[Material to process]:
· · · · ·
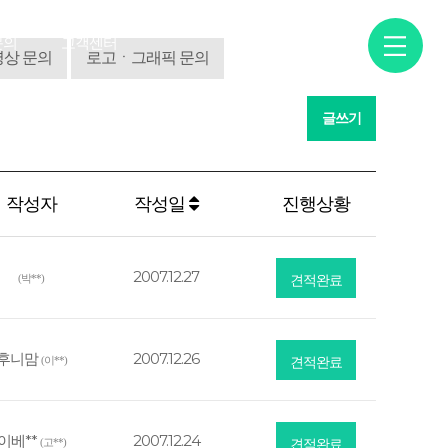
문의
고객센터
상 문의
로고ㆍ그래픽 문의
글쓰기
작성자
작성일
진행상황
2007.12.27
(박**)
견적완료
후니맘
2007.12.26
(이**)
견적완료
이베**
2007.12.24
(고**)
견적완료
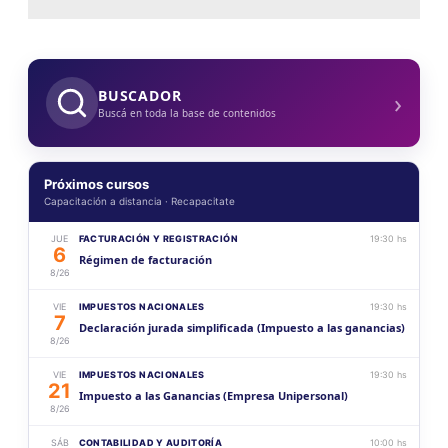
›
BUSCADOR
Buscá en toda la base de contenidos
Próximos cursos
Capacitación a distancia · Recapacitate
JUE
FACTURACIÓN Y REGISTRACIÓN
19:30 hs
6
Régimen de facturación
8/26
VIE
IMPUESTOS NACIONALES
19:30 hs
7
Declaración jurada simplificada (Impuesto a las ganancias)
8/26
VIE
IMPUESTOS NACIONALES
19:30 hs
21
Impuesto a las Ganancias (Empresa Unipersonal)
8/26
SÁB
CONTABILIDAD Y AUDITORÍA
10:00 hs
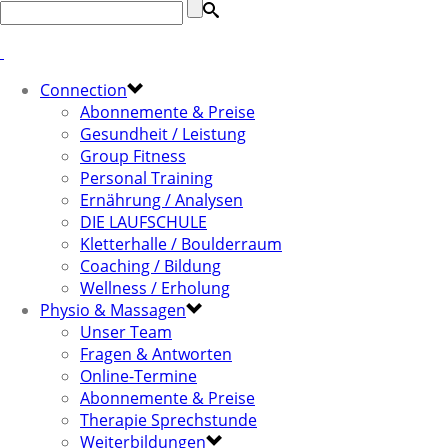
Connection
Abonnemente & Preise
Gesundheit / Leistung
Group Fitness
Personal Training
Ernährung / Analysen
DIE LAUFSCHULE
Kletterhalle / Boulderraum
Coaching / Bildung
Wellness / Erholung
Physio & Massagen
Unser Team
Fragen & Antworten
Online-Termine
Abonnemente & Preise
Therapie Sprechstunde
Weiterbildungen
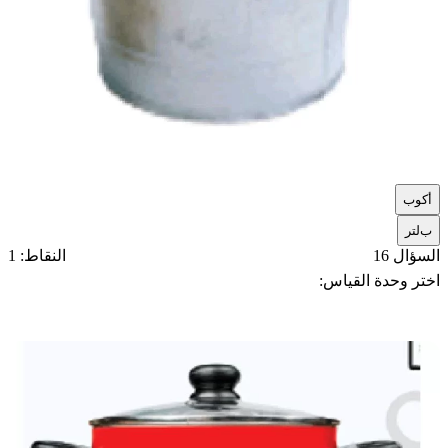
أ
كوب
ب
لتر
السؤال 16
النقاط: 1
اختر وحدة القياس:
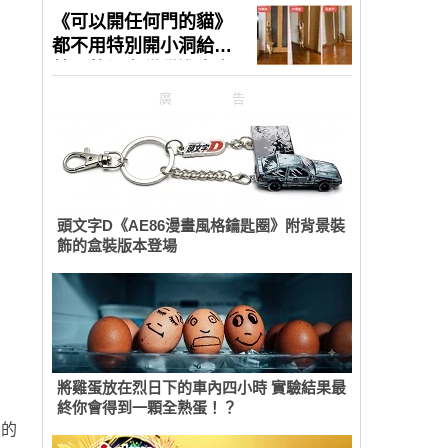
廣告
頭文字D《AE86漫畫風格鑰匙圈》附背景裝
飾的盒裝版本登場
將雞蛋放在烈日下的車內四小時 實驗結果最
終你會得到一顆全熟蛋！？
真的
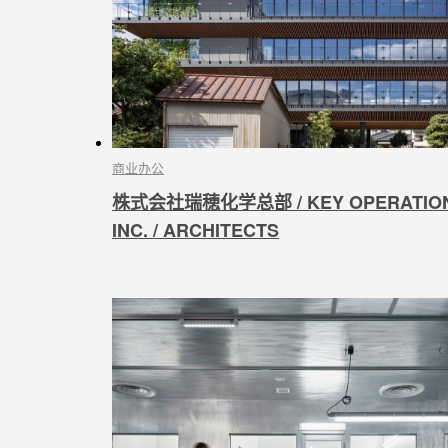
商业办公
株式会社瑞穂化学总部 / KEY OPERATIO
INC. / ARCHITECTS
· · · · ·
Repeat exactly the lines from the one holding "頭文字D《AE86漫畫風格鑰匙圈》附背景裝" through the last line of the entries, both included; the pictures do not belong in the copy.

頭文字D《AE86漫畫風格鑰匙圈》附背景裝
飾的盒裝版本登場
將雞蛋放在烈日下的車內四小時 實驗結果最
終你會得到一顆全熟蛋！？
真的
商业办公
株式会社瑞穂化学总部 / KEY OPERATIO
INC. / ARCHITECTS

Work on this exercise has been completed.